TASK DIRECTIONS
In your answer, transcribe all of the data exactly.

Dataset entries
━━━━━━

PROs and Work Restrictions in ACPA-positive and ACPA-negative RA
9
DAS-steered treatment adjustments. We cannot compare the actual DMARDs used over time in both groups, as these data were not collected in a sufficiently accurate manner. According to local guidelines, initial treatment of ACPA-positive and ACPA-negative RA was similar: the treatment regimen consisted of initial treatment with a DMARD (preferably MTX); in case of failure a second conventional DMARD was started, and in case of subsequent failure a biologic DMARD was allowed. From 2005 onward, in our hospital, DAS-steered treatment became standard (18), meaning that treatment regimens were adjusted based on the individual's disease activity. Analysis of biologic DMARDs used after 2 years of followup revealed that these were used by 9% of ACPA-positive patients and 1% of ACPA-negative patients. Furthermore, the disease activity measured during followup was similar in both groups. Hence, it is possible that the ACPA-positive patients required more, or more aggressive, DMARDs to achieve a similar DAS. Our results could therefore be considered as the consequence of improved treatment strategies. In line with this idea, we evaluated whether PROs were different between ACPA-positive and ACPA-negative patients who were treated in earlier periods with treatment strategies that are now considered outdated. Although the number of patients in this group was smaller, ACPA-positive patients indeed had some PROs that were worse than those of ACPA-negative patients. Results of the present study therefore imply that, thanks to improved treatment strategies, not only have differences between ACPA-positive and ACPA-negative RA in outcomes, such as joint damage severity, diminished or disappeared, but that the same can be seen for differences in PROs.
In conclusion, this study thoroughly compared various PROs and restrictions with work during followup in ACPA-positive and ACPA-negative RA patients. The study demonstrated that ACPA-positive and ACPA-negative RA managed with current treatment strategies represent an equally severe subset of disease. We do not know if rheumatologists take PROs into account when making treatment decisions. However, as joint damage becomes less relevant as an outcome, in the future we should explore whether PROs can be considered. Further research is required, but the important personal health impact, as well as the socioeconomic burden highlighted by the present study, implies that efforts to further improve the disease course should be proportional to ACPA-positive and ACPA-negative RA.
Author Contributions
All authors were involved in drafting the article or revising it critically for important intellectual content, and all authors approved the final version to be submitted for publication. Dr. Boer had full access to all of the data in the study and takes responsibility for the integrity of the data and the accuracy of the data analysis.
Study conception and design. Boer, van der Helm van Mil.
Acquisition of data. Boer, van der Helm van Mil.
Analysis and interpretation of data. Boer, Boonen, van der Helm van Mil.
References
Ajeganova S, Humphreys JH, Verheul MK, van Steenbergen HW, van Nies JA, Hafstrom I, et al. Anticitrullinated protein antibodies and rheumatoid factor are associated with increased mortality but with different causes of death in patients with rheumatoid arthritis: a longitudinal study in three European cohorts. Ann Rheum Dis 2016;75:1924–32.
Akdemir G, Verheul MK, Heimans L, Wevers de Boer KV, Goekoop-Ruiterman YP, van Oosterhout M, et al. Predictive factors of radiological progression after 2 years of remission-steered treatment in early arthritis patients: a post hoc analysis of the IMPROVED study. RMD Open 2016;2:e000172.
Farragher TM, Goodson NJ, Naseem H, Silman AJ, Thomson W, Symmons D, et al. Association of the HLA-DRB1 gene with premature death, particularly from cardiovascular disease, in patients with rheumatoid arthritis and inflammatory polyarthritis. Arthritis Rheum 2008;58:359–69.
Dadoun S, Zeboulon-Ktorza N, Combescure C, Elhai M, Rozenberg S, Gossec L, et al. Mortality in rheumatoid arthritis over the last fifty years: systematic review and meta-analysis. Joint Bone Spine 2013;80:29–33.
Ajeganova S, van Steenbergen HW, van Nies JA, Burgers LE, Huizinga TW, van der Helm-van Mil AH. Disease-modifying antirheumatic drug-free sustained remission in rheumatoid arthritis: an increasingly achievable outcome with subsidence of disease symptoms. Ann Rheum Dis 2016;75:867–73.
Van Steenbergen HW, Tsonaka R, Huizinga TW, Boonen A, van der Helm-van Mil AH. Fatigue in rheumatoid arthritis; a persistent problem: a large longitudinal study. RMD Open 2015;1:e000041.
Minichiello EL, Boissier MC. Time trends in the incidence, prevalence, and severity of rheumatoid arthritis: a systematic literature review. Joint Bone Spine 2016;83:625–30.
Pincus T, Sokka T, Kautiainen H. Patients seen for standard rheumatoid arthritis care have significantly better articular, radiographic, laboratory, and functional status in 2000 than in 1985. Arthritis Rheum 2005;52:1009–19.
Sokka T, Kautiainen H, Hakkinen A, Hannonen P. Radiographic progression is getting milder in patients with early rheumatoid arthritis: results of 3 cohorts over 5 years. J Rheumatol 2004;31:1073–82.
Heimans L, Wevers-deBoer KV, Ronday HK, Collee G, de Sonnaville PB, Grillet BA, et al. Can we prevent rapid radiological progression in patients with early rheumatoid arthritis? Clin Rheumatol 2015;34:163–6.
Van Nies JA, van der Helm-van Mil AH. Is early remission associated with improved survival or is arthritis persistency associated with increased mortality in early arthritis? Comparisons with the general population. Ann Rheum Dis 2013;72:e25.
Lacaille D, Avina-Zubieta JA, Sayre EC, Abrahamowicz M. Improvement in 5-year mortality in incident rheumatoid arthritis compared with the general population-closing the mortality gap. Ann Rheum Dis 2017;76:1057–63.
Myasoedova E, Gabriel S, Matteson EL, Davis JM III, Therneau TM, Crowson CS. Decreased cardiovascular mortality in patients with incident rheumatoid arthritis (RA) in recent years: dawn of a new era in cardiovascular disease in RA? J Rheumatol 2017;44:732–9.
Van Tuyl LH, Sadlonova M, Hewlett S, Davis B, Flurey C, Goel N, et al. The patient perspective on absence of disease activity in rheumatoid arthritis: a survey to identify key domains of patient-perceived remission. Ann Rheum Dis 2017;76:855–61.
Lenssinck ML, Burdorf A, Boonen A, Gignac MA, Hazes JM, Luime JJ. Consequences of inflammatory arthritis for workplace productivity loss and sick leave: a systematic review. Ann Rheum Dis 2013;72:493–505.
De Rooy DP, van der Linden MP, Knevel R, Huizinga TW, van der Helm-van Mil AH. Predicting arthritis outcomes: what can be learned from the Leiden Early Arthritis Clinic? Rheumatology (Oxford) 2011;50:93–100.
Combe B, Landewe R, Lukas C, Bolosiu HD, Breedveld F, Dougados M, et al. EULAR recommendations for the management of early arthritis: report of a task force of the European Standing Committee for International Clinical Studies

━━━━━━

OUTPUT FOR THIS EXERCISE
PROs and Work Restrictions in ACPA-positive and ACPA-negative RA
9
DAS-steered treatment adjustments. We cannot compare the actual DMARDs used over time in both groups, as these data were not collected in a sufficiently accurate manner. According to local guidelines, initial treatment of ACPA-positive and ACPA-negative RA was similar: the treatment regimen consisted of initial treatment with a DMARD (preferably MTX); in case of failure a second conventional DMARD was started, and in case of subsequent failure a biologic DMARD was allowed. From 2005 onward, in our hospital, DAS-steered treatment became standard (18), meaning that treatment regimens were adjusted based on the individual's disease activity. Analysis of biologic DMARDs used after 2 years of followup revealed that these were used by 9% of ACPA-positive patients and 1% of ACPA-negative patients. Furthermore, the disease activity measured during followup was similar in both groups. Hence, it is possible that the ACPA-positive patients required more, or more aggressive, DMARDs to achieve a similar DAS. Our results could therefore be considered as the consequence of improved treatment strategies. In line with this idea, we evaluated whether PROs were different between ACPA-positive and ACPA-negative patients who were treated in earlier periods with treatment strategies that are now considered outdated. Although the number of patients in this group was smaller, ACPA-positive patients indeed had some PROs that were worse than those of ACPA-negative patients. Results of the present study therefore imply that, thanks to improved treatment strategies, not only have differences between ACPA-positive and ACPA-negative RA in outcomes, such as joint damage severity, diminished or disappeared, but that the same can be seen for differences in PROs.
In conclusion, this study thoroughly compared various PROs and restrictions with work during followup in ACPA-positive and ACPA-negative RA patients. The study demonstrated that ACPA-positive and ACPA-negative RA managed with current treatment strategies represent an equally severe subset of disease. We do not know if rheumatologists take PROs into account when making treatment decisions. However, as joint damage becomes less relevant as an outcome, in the future we should explore whether PROs can be considered. Further research is required, but the important personal health impact, as well as the socioeconomic burden highlighted by the present study, implies that efforts to further improve the disease course should be proportional to ACPA-positive and ACPA-negative RA.
Author Contributions
All authors were involved in drafting the article or revising it critically for important intellectual content, and all authors approved the final version to be submitted for publication. Dr. Boer had full access to all of the data in the study and takes responsibility for the integrity of the data and the accuracy of the data analysis.
Study conception and design. Boer, van der Helm van Mil.
Acquisition of data. Boer, van der Helm van Mil.
Analysis and interpretation of data. Boer, Boonen, van der Helm van Mil.
References
Ajeganova S, Humphreys JH, Verheul MK, van Steenbergen HW, van Nies JA, Hafstrom I, et al. Anticitrullinated protein antibodies and rheumatoid factor are associated with increased mortality but with different causes of death in patients with rheumatoid arthritis: a longitudinal study in three European cohorts. Ann Rheum Dis 2016;75:1924–32.
Akdemir G, Verheul MK, Heimans L, Wevers de Boer KV, Goekoop-Ruiterman YP, van Oosterhout M, et al. Predictive factors of radiological progression after 2 years of remission-steered treatment in early arthritis patients: a post hoc analysis of the IMPROVED study. RMD Open 2016;2:e000172.
Farragher TM, Goodson NJ, Naseem H, Silman AJ, Thomson W, Symmons D, et al. Association of the HLA-DRB1 gene with premature death, particularly from cardiovascular disease, in patients with rheumatoid arthritis and inflammatory polyarthritis. Arthritis Rheum 2008;58:359–69.
Dadoun S, Zeboulon-Ktorza N, Combescure C, Elhai M, Rozenberg S, Gossec L, et al. Mortality in rheumatoid arthritis over the last fifty years: systematic review and meta-analysis. Joint Bone Spine 2013;80:29–33.
Ajeganova S, van Steenbergen HW, van Nies JA, Burgers LE, Huizinga TW, van der Helm-van Mil AH. Disease-modifying antirheumatic drug-free sustained remission in rheumatoid arthritis: an increasingly achievable outcome with subsidence of disease symptoms. Ann Rheum Dis 2016;75:867–73.
Van Steenbergen HW, Tsonaka R, Huizinga TW, Boonen A, van der Helm-van Mil AH. Fatigue in rheumatoid arthritis; a persistent problem: a large longitudinal study. RMD Open 2015;1:e000041.
Minichiello EL, Boissier MC. Time trends in the incidence, prevalence, and severity of rheumatoid arthritis: a systematic literature review. Joint Bone Spine 2016;83:625–30.
Pincus T, Sokka T, Kautiainen H. Patients seen for standard rheumatoid arthritis care have significantly better articular, radiographic, laboratory, and functional status in 2000 than in 1985. Arthritis Rheum 2005;52:1009–19.
Sokka T, Kautiainen H, Hakkinen A, Hannonen P. Radiographic progression is getting milder in patients with early rheumatoid arthritis: results of 3 cohorts over 5 years. J Rheumatol 2004;31:1073–82.
Heimans L, Wevers-deBoer KV, Ronday HK, Collee G, de Sonnaville PB, Grillet BA, et al. Can we prevent rapid radiological progression in patients with early rheumatoid arthritis? Clin Rheumatol 2015;34:163–6.
Van Nies JA, van der Helm-van Mil AH. Is early remission associated with improved survival or is arthritis persistency associated with increased mortality in early arthritis? Comparisons with the general population. Ann Rheum Dis 2013;72:e25.
Lacaille D, Avina-Zubieta JA, Sayre EC, Abrahamowicz M. Improvement in 5-year mortality in incident rheumatoid arthritis compared with the general population-closing the mortality gap. Ann Rheum Dis 2017;76:1057–63.
Myasoedova E, Gabriel S, Matteson EL, Davis JM III, Therneau TM, Crowson CS. Decreased cardiovascular mortality in patients with incident rheumatoid arthritis (RA) in recent years: dawn of a new era in cardiovascular disease in RA? J Rheumatol 2017;44:732–9.
Van Tuyl LH, Sadlonova M, Hewlett S, Davis B, Flurey C, Goel N, et al. The patient perspective on absence of disease activity in rheumatoid arthritis: a survey to identify key domains of patient-perceived remission. Ann Rheum Dis 2017;76:855–61.
Lenssinck ML, Burdorf A, Boonen A, Gignac MA, Hazes JM, Luime JJ. Consequences of inflammatory arthritis for workplace productivity loss and sick leave: a systematic review. Ann Rheum Dis 2013;72:493–505.
De Rooy DP, van der Linden MP, Knevel R, Huizinga TW, van der Helm-van Mil AH. Predicting arthritis outcomes: what can be learned from the Leiden Early Arthritis Clinic? Rheumatology (Oxford) 2011;50:93–100.
Combe B, Landewe R, Lukas C, Bolosiu HD, Breedveld F, Dougados M, et al. EULAR recommendations for the management of early arthritis: report of a task force of the European Standing Committee for International Clinical Studies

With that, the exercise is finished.